Viewing a single comment thread. View all comments

schwagggg t1_iswqh92 wrote

cool stuff!

2 things:

  1. i am still trying to wrap my head around how to do this stuff: say we have an 2 layer NN with Bernoulli neurons, how do you take derivative wrt to the first layer’s weight in this case?

  2. seems to me that this approach needs many function evaluations, does it scare well wrt # stochastic variables? if i use it for a VAE with expensive decoder and say 1024 stochastic latents, would it be bad?

1

ChrisRackauckas OP t1_iswr0wc wrote

(1) while running your primal program, you run another problem that is propagating infinitesimal probabilities of certain pieces changing, and then it chooses the flips according to the right proportion (as derived in the paper) to give two correlated but different runs to difference for Y(p). But this Y(p) is defined to have the property that E[Y(p)]=dE[X(p)]/dp with a low variance, so you do this a few times and that thing is your gradient estimate. (2) unlike previous other algorithms with known exponential cost scaling (for example, see https://openreview.net/forum?id=KAFyFabsK88 for a deep discussion on previous work's performance), this scales linearly. 1024 should be fine.
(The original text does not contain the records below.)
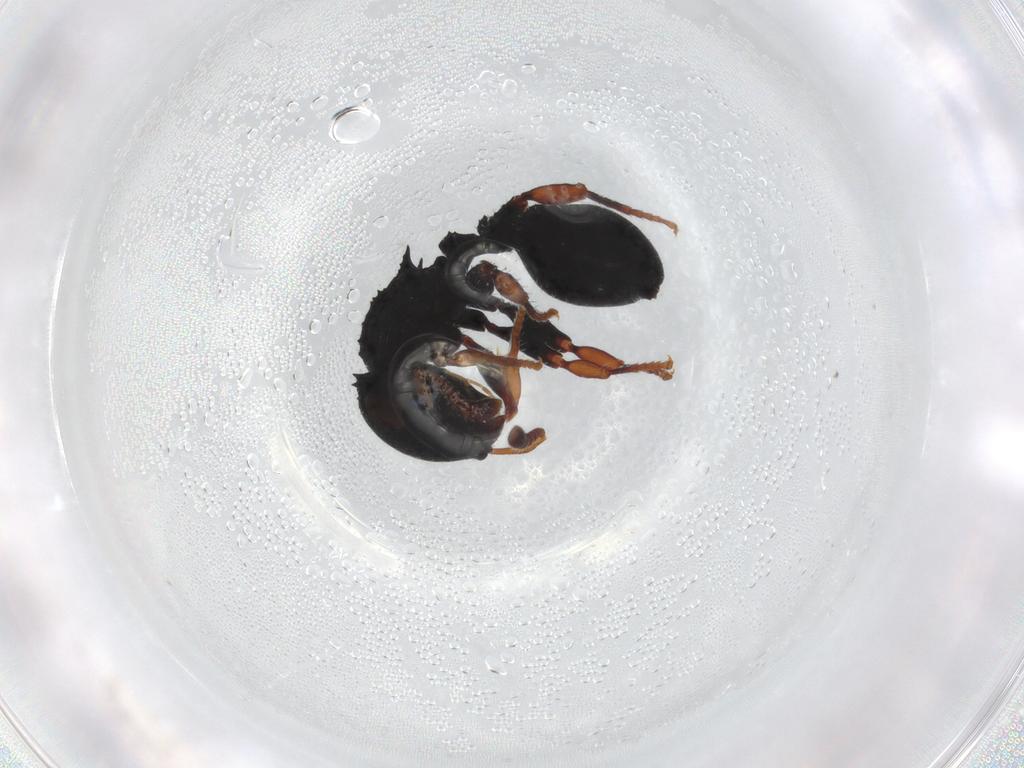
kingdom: Animalia
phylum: Arthropoda
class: Insecta
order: Hymenoptera
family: Formicidae
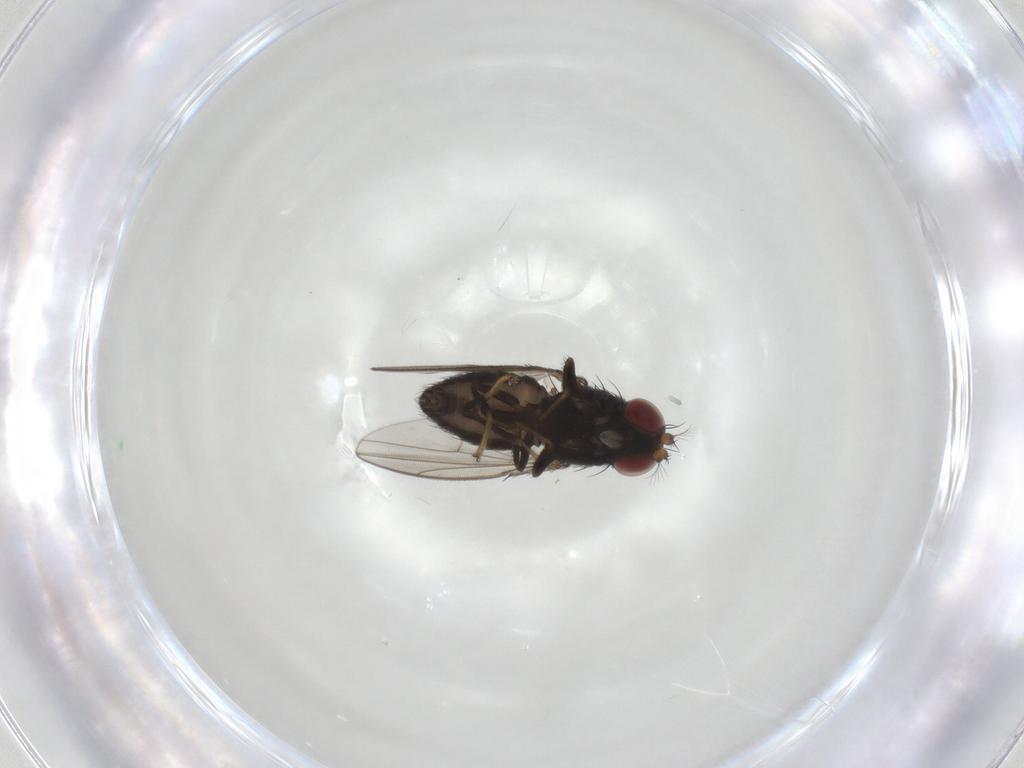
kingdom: Animalia
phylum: Arthropoda
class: Insecta
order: Diptera
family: Ephydridae
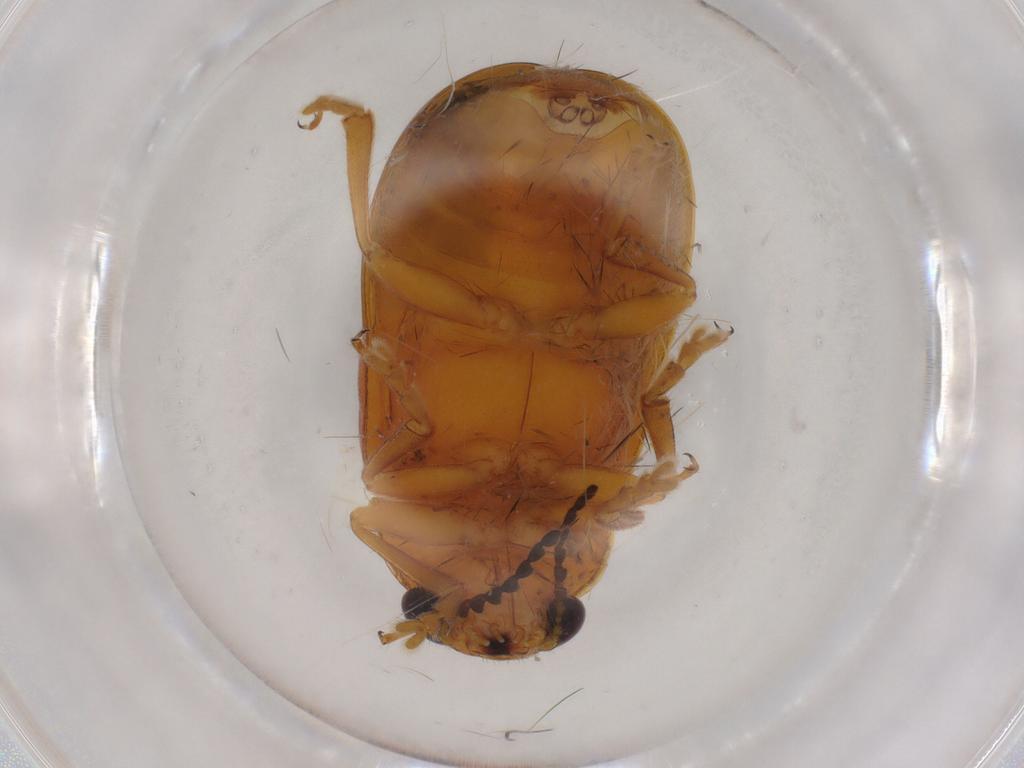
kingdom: Animalia
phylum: Arthropoda
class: Insecta
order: Coleoptera
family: Chrysomelidae
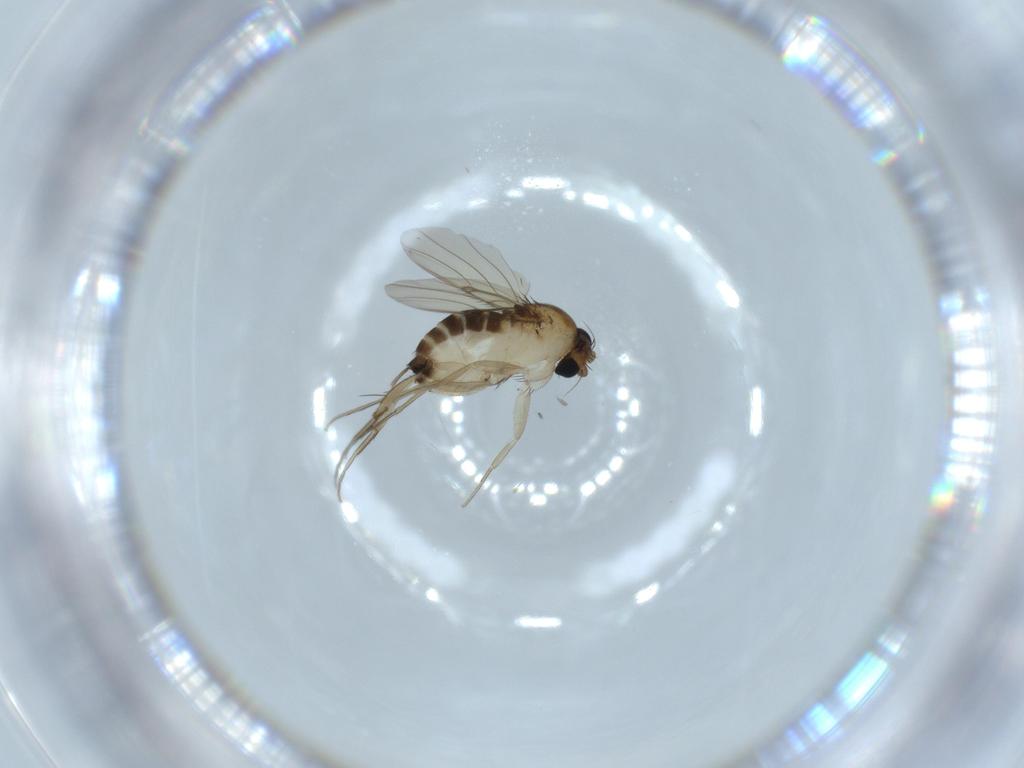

Note that this is related to forward mode AD so "really big" needs more work, but that size is fine.

2

schwagggg t1_isxz4cw wrote

then this sounds like measure valued derivative a bit? you perturb then calculate derivative. then wouldn’t this be at least O(D) expensive for one layer, and O(LD) for L layers of D dim rvs?

1

ChrisRackauckas OP t1_isy96fg wrote

O(LD) yes, so yeah you want reverse mode O(L+D) but without bias and at a low variance, and that's the next steps here.

1